A fair question and as stated, I was waiting for another news source to report it with more info and hadn't seen it yet. If you look at CSSN they say this happened back on January 14th but oddly didn't make the local online news until a month later. https://www.safetyandsecuritynet.com/recent_incidents/


----------



## SOVT (Feb 18, 2011)

https://www.safetyandsecuritynet.com/3560-2/


----------



## cshrimpt (Jun 8, 2015)

I don't know. This story sounds really sketchy. A "big fishing boat" (easily identifiable) with 2 or 3 guys and they shot him for nothing? Doesn't fit the MO.

CS


----------



## Minnewaska (Feb 21, 2010)

How could he possibly have been shot. Guns are banned in the VIs? 

The story does sound odd.


----------



## Yorksailor (Oct 11, 2009)

We have been cruising in the Bahamas/Caribbean for 12 years and over that time we have seen an increasing incidence of 'gratuitous violence' during boat robberies.

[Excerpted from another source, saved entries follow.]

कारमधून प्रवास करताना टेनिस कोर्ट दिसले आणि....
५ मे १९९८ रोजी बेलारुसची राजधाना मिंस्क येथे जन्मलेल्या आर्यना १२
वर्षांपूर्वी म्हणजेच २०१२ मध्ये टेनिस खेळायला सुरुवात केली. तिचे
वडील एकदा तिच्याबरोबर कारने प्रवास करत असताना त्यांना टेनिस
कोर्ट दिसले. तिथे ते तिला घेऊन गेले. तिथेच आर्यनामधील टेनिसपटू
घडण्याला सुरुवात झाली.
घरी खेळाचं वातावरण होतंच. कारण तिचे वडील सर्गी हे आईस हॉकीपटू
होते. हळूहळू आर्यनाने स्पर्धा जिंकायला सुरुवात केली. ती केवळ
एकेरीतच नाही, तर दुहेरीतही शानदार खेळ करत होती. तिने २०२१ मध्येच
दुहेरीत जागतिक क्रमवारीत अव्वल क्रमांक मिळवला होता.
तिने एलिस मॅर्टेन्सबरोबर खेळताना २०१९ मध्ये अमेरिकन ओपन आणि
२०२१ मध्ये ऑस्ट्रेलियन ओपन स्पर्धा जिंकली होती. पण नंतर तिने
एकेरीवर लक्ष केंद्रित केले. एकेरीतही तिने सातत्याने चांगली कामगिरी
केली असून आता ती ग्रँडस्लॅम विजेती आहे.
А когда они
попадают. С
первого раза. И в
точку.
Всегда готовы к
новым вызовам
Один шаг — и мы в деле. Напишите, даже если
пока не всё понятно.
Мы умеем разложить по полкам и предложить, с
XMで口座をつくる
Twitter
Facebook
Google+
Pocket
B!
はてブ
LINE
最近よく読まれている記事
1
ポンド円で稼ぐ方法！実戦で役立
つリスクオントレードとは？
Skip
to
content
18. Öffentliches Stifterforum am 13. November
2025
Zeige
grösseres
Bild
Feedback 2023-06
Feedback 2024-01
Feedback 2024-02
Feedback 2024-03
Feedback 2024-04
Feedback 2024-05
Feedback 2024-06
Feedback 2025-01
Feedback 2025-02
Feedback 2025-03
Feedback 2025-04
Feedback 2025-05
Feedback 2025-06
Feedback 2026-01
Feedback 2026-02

http://www.noonsite.com/Countries/S...-attempted-robbery-cruisers-seriously-injured

St Lucia death: British man killed defending his wife on*yacht | Crime | News | The Independent

We personally know 5 boats robbed at gun/machete point and one that won a shootout...we have pictures of the bullet holes in our friend's boat taken 5 hours after the attack!

Phil


----------



## svHyLyte (Nov 13, 2008)

Firstly, I don't think the story could have been conjured up and made it on the Security Net. The unfortunate fact is that St. Croix has had a very bad reputation for violent crime for a very long time. In the late 1970's I worked in Road Town, Tortola, BVI for awhile and at one point, when I mentioned my interest in helping a friend sail his boat down to St. Croix, the locals, to a man, advised against it. One grizzled old fellow counseled "..no nice white boy got no bid'ness goin' der any time..."

FWIW...


----------



## Minnewaska (Feb 21, 2010)

I've never been on the verge myself, but often wondered why I rarely ever hear of anyone that cruises to St Croix. It's pretty accessible from what have to be the most prolific cruising grounds in the entire Caribbean (Spanish-US-British Virgin Islands). I used to know someone who owned property there, but rarely visited. Husband died and she sold.


----------



## scratchee (Mar 2, 2012)

This is just rank speculation, but if the story is not true as reported, my first guess would be that he accidentally shot himself and was embarrassed to admit it. I would more expect this from a 25-year-old American than a 70-year-old Frenchman, but the story has some of the hallmarks of such an accident. To wit, the vague details about the attackers, conflicting information from the authorities, and wounds that do not match the story...except for the close-up gunshot.


----------